**Source extract:**
- Opening Delimiter -

Raising children you can live with: A guide for frustrated parents
Guanipa, Carmen L
Raser, J. (1999). Raising children you can live with: A guide for frustrated parents. Houston, TX: Bayou, 156pp., $14.95
This is an enjoyable and practical book about how to develop strategies to help parents successfully interact with their children. The author provides parents with an amazing array of explicit, directive maps that renegotiate communication to build trust and caring. Raser emphasizes throughout the book that parents can redefine their relationship with their children and learn how to stop the “gotcha” (p. 77) game played in most power struggles. He presents information on what may contribute to the deterioration of a relationship and how to counteract a negative cycle.
The book is divided into three sections. In the first section, Raser explains his basic premises of strategic interaction and the “Six Ps” model of relationship (prepare, predict, plan, practice, PAT [praise, appreciate, and thank), and patient, p. 36). His main argument is that parents can learn how to work effectively with their children if they strategize their interactions. Strategic and solution-focused premises appear to guide the interventions, particularly the idea that most of the negative interactions involve a power struggle (Haley, 1991; Madanes, 1991; Watzlawick, 1983). The parents’ role is to alter the family dynamic from a competitive stand (winner and losers) to a collaborative/cooperative position (in which everyone wins). Similar to a solution-focused approach, Raser does not concentrate on clinical understanding of the interaction or the situation (Gladding, 1998); he is more concerned with producing changes and successful relations. The second section of the book includes tips on dealing with problems such as a child who does not communicate, a child who does not obey rules, a child who “acts out” with drugs and alcohol, and so on, integrating examples of different daily issues. Finally, section three compiles a set of excellent resources with good information in what to do when things do not work. In total, the book is made up of 19 chapters.

- Closing Delimiter -

Stored items

- Opening Delimiter -

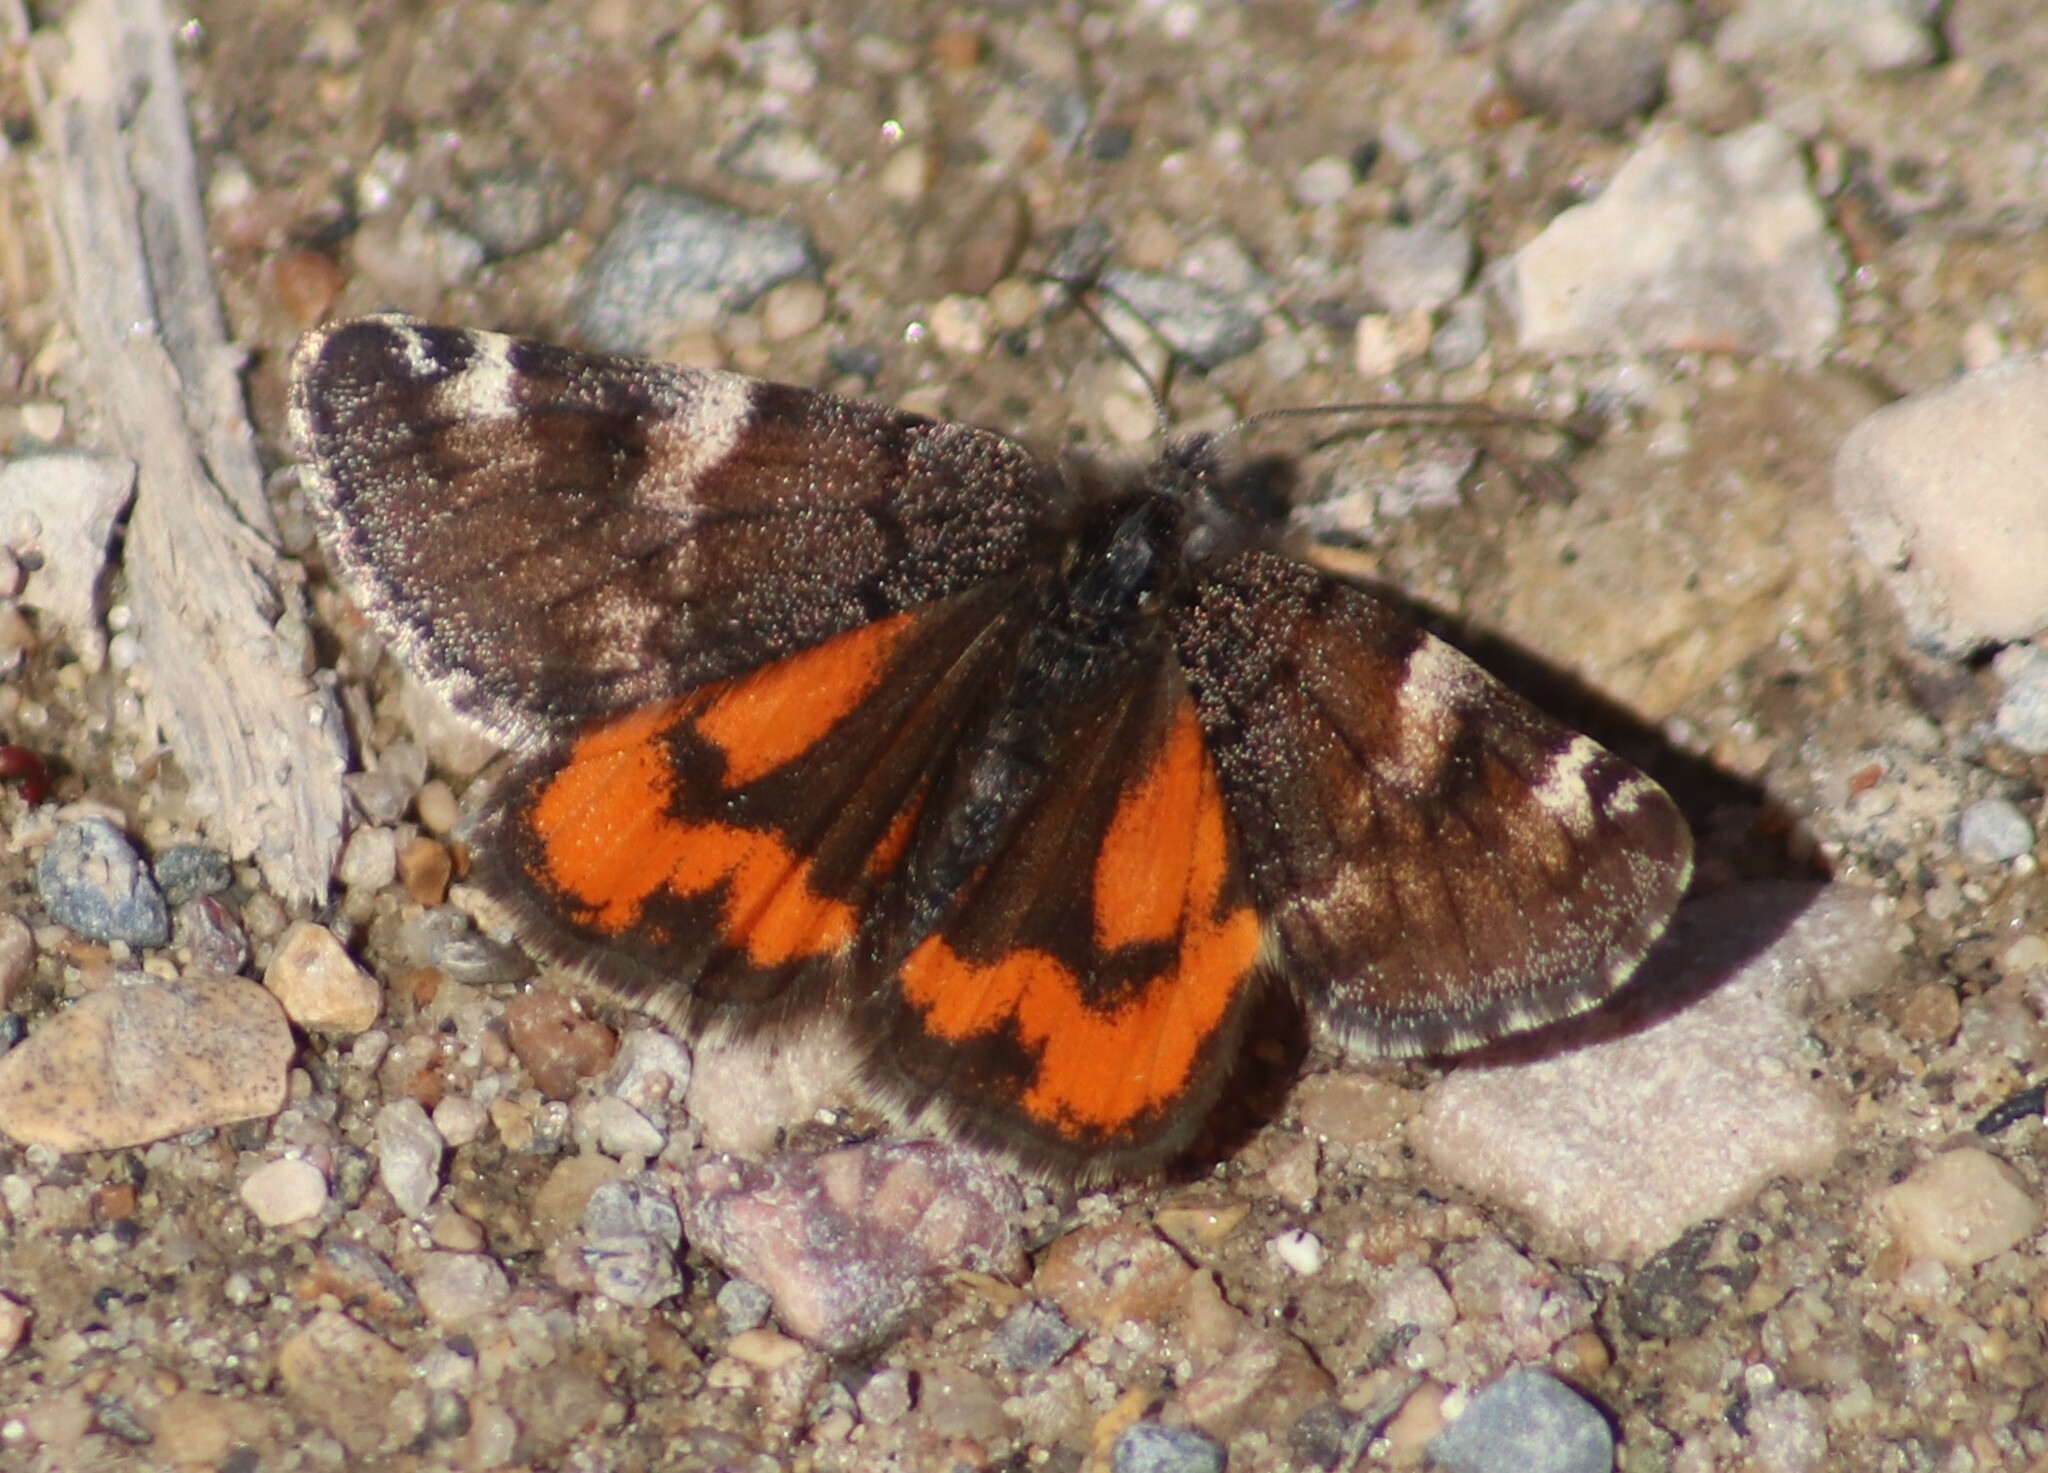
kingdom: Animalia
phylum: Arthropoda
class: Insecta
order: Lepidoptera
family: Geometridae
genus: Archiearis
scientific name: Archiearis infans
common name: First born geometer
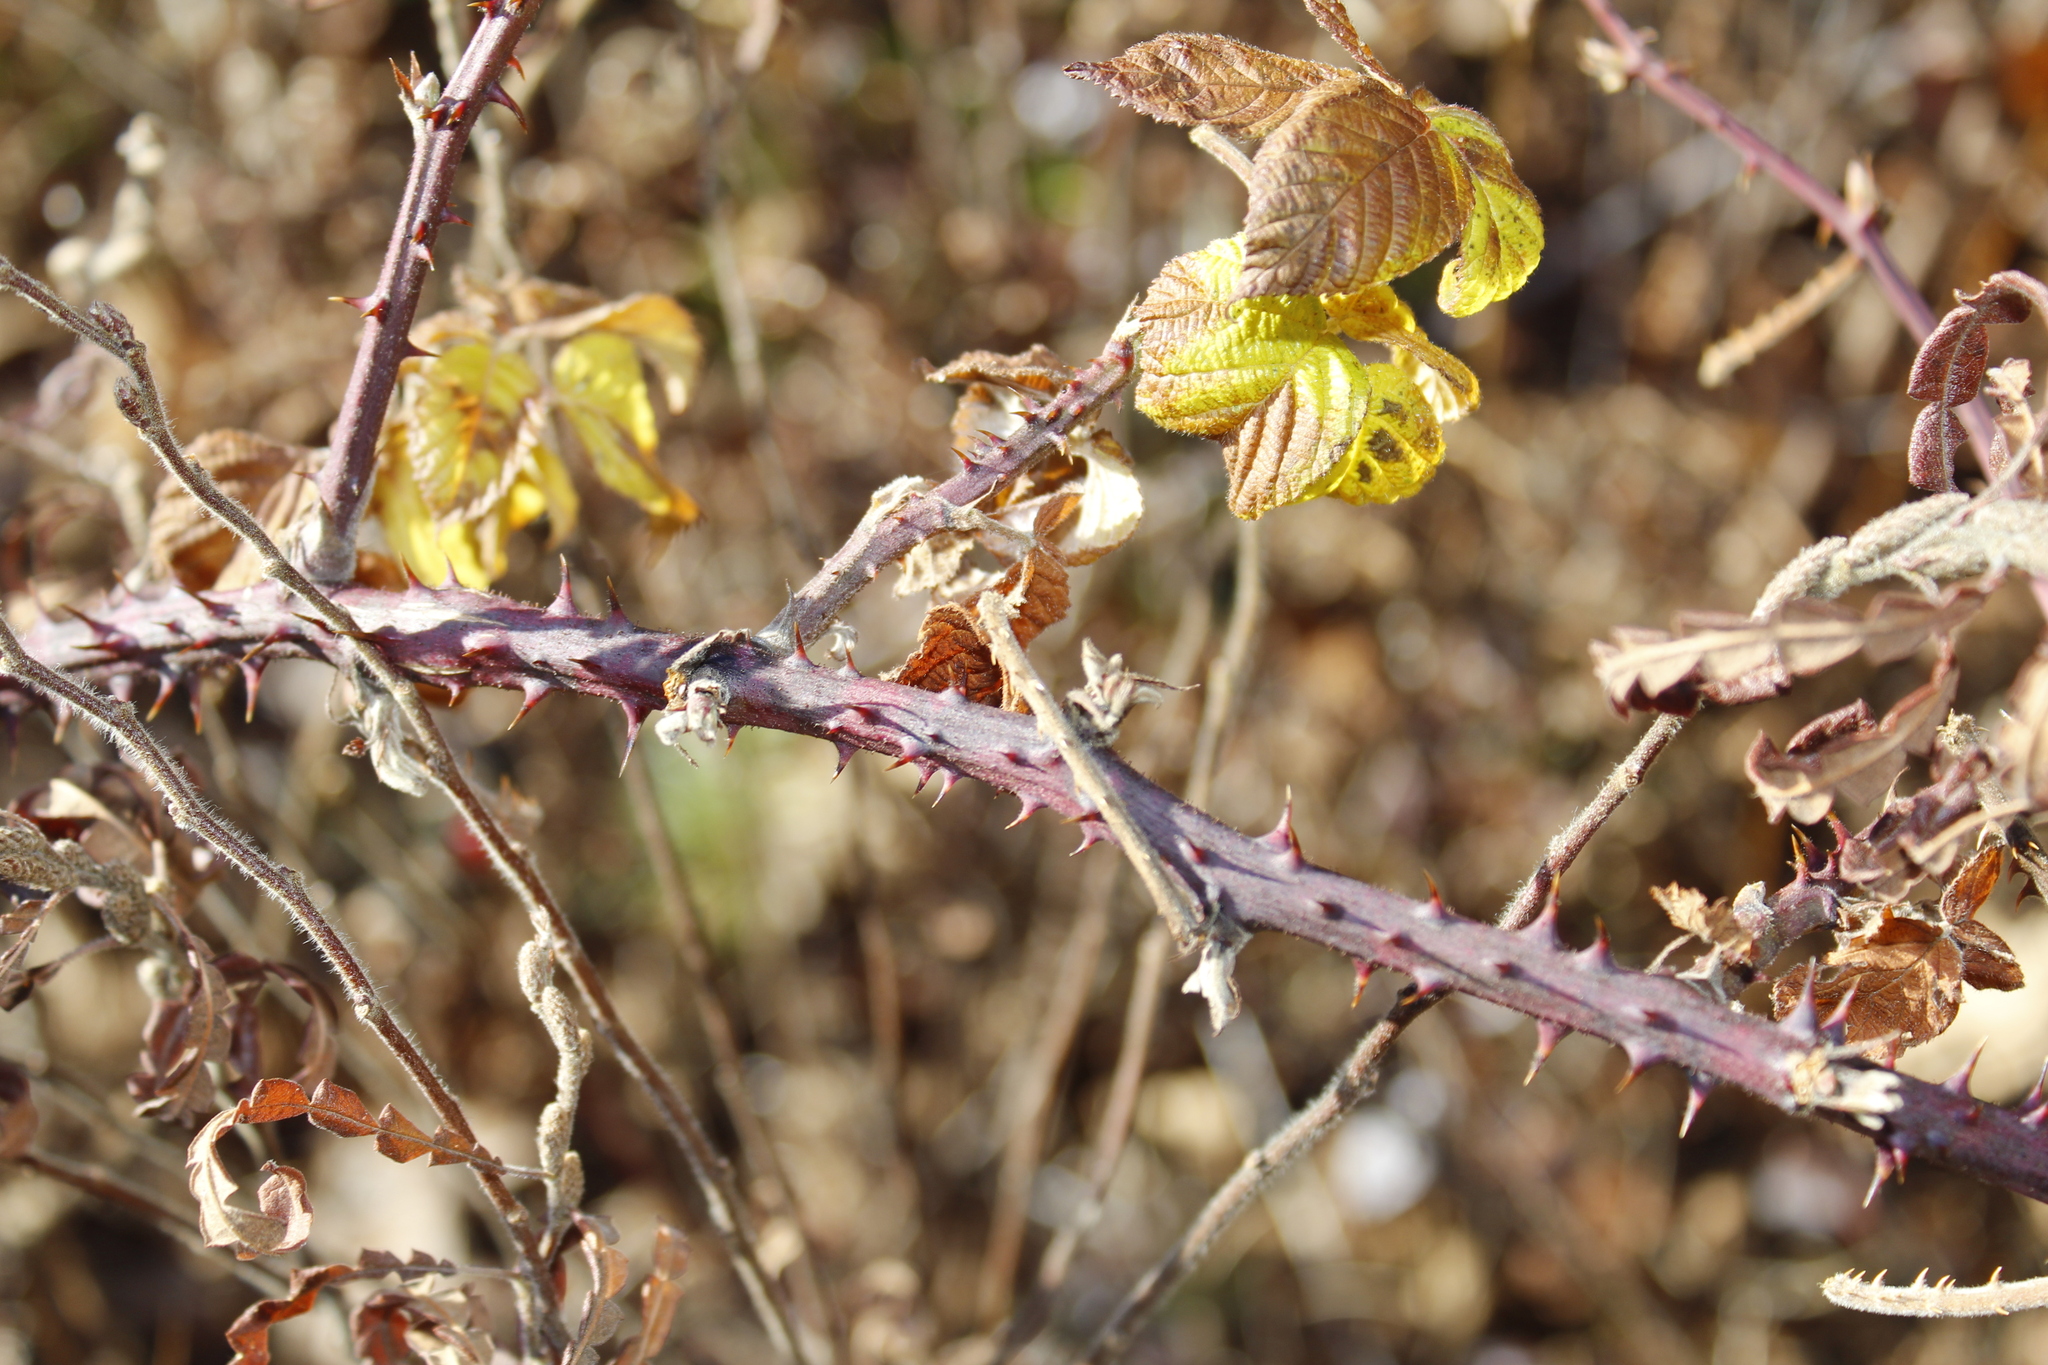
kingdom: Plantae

- Closing Delimiter -

**Goal of the exercise:**
Resume the book review of the parenting guide right after its last sentence. The entries have nothing to do with this.

**Exercise response:**
This author does an exceptional job presenting concrete reframing strategies as examples. Through a series of short and long vignettes, Raser provides a clear picture to parents on what to do. Exceptionally helpful is the presentation of inspiring vignettes on positive and negative interactions that will bring Raser `s points home to all the readers who have/had children. His examples allow parents to revise why their intervention was not effective, which could invite self-reflection and hopefully more positive strategies. The author is aware from his clinical experience and his training that parents prefer a precise and concrete direction to deal with their children’s concerns. He uses a concise, practical, and up-front style, which I like. The book is easy to read, strategizing interventions that are common to guide parents as they face difficulties in raising their children.
Further examples of systemic and postmodern strategies to help parents raise their children are particularly important to include to enhance understanding of specific difficulties presented as case illustrations. Multicultural and multiethnic interactional issues, which can be a source of growth in some parent-child relationships, are missing from this book. It is unfortunate that a book that presents so many interesting tips and strategies for parents to work with their children neglects to mention or include diverse families and diversity issues. Another primary weakness of this book is that it attempts to cover too much. The reader is left at some points wishing that the author invested more time in presenting a deeper understanding of children’s behavior and their interactions with parents and other family members.
The anecdotal information about effectiveness of Raser’s methods is convincing. However, as a parent and scholar, I would have benefited from reading some research data that supports the effectiveness of his approach. Perhaps this will be a good project to develop in the future.
In summary, the strength of this book is that it offers an applied, practical perspective on the problem of child-parent relationship. I believe that it is a good contribution for parents. However, it lacks theoretical richness and depth. This book needs to be recommended in combination with other books that present a more systemic/contextual perspective in dealing with children and adolescents who are being raised in diverse families and a society immersed in a technological world.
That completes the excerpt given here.